У меня не хватило терпения дождаться вечера, и, окруженный своими друзьями, так называемой «голотой», я торопливо прислонил ракету к обочине мостовой, а проходящий мимо великовозрастный гимназист дал мне свою дымящуюся папиросу, которую я поторопился приложить к фитилю.
Из ракеты вырвалась струя золотого дождя. Ракета, повинуясь силе реактивного взрыва, подпрыгнула на своей жалкой, тонкой ноге, но сейчас же потеряла баланс, так как ножка сломалась, и ракета упала на мостовую, как потерявший костыли безногий, забилась на месте, потом как бы в беспамятстве поползла по ломаной линии, волоча за своим как бы обрубленным телом сломанную ногу, и, наконец уткнувшись в ствол акации, замерла навсегда, выпустив из себя облачко тухлого дыма, как душу, которая тотчас рассеялась в огромном мире.
Мы стояли пораженные этой ужасной гибелью и чуть не плакали, как будто бы у нас на глазах погибло живое, разумное существо, а вместе с ним все наши надежды, не говорю уже о моем пятачке.
Время от времени пиротехнические заведения горели, и тогда вокруг них собирались, как на большой народный праздник, толпы зрителей: это была дымно-огненная, разноцветная, стреляющая и крутящаяся стихия; сквозь нее как бы проглядывало нечто средневековое, даже еще более глубоко древнее – какое-то китайское празднество, когда по улицам Шанхая, Пекина, Кантона двигались процессии сынов поднебесной империи, в треске прыгающих шутих и пушечной пальбы бураков несущие на палках длинных драконов из папиросной бумаги…
Угольки вылетали из пожара и падали на дымящуюся полынь пустырей. <…>
– «Меня уже с пеленок все пупсиком зовут. Когда я был ребенок, я был ужасный плут. Пупсик, мой милый пупсик» – и тому подобный вздор.
В этот год в моде был «Пупсик», песенка из оперетки того же названия.
Мотив из «Пупсика» доносился из Александровского парка, где его исполнял военный духовой оркестр под управлением знаменитого Чернецкого – со вставным стеклянным глазом, в парадном мундире одного из стрелковых полков «железной дивизии», расквартированной в нашем городе.

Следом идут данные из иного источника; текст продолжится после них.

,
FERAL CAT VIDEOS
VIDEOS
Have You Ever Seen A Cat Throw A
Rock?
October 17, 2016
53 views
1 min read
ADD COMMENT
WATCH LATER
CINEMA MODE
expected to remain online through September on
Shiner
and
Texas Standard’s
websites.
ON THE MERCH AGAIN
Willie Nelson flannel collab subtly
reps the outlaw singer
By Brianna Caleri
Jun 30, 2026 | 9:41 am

Этот же мотивчик исполнял возле открытого ресторана на Николаевском бульваре между памятником дюку де Ришелье и павильоном фуникулера другой оркестр под управлением еще более знаменитого маэстро Давингофа, который дирижировал, сидя верхом на жирной цирковой кобыле, все время вертевшей крупом и размахивающей хвостом в такт «Пупсику», причем сам маэстро Давингоф в длинном полотняном сюртуке, в белых перчатках, с нафабренными усами цвета ваксы, со шпорами на коротких сапожках, время от времени привстав в седле, раскланивался со своими поклонницами, местными дамами, высоко поднимая над лысой головой благородного проходимца свой серебристо-белый шелковый цилиндр. Вместо дирижерской палочки у него в руке была ветка туберозы, так что старомодный Чернецкий со своим вставным глазом не шел ни в какое сравнение с маэстро Давингофом, шикарным ультрасовременным дирижером, почти футуристом, хотя мотивчик из «Пупсика» был один и тот же.

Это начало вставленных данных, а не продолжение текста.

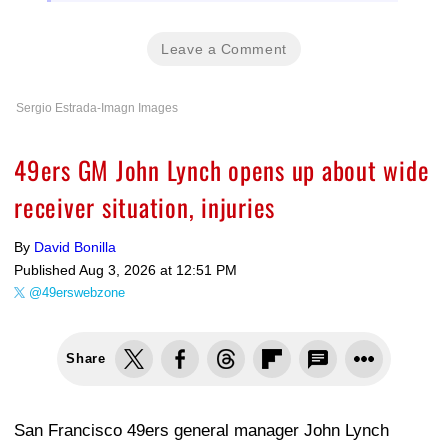
Leave a Comment
Sergio Estrada-Imagn Images
49ers GM John Lynch opens up about wide
receiver situation, injuries
By
David Bonilla
Published
Aug 3, 2026 at 12:51 PM
@49erswebzone
Share
San Francisco 49ers general manager John Lynch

«Пупсик» насвистывали студенты и гимназисты, фланируя под шатрами одуряюще-цветущей белой акации; звуки «Пупсика» с криком вырывались из граммофонных труб; «Пупсика» играли в фойе иллюзионов механические пианолы с как бы сами собой бегущими клавишами…
…Все это я должен объяснить для того, чтобы было понятно, почему именно на мотив «Пупсика» одесская улица стала петь совсем другие слова, относящиеся к событию, которое вдруг в один прекрасный день потрясло город.
Вот эти слова: «В зверинце Лорбербаума Ямбо сошел с ума. Говорили очень странно, что виновата в том весна. Ямбо, мой бедный Ямбо…» и т. д.